Problem statement =>
The reply must reproduce each line below exactly.

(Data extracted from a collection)
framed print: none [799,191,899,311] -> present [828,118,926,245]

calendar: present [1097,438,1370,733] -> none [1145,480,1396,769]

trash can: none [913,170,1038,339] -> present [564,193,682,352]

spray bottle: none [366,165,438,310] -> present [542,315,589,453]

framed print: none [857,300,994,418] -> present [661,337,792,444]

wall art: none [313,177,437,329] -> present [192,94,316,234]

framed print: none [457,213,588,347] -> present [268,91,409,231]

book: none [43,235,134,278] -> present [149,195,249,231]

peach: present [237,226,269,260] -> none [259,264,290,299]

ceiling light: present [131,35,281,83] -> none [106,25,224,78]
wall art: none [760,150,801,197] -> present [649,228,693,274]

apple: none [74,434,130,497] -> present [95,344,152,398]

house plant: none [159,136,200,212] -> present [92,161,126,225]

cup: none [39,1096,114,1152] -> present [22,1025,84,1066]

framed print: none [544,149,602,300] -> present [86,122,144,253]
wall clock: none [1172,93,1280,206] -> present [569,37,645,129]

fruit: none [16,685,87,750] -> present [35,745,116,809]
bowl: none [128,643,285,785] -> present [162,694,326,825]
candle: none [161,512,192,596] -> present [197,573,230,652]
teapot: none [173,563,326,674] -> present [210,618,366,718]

Answer section =>
framed print: none [799,191,899,311] -> present [828,118,926,245]

calendar: present [1097,438,1370,733] -> none [1145,480,1396,769]

trash can: none [913,170,1038,339] -> present [564,193,682,352]

spray bottle: none [366,165,438,310] -> present [542,315,589,453]

framed print: none [857,300,994,418] -> present [661,337,792,444]

wall art: none [313,177,437,329] -> present [192,94,316,234]

framed print: none [457,213,588,347] -> present [268,91,409,231]

book: none [43,235,134,278] -> present [149,195,249,231]

peach: present [237,226,269,260] -> none [259,264,290,299]

ceiling light: present [131,35,281,83] -> none [106,25,224,78]
wall art: none [760,150,801,197] -> present [649,228,693,274]

apple: none [74,434,130,497] -> present [95,344,152,398]

house plant: none [159,136,200,212] -> present [92,161,126,225]

cup: none [39,1096,114,1152] -> present [22,1025,84,1066]

framed print: none [544,149,602,300] -> present [86,122,144,253]
wall clock: none [1172,93,1280,206] -> present [569,37,645,129]

fruit: none [16,685,87,750] -> present [35,745,116,809]
bowl: none [128,643,285,785] -> present [162,694,326,825]
candle: none [161,512,192,596] -> present [197,573,230,652]
teapot: none [173,563,326,674] -> present [210,618,366,718]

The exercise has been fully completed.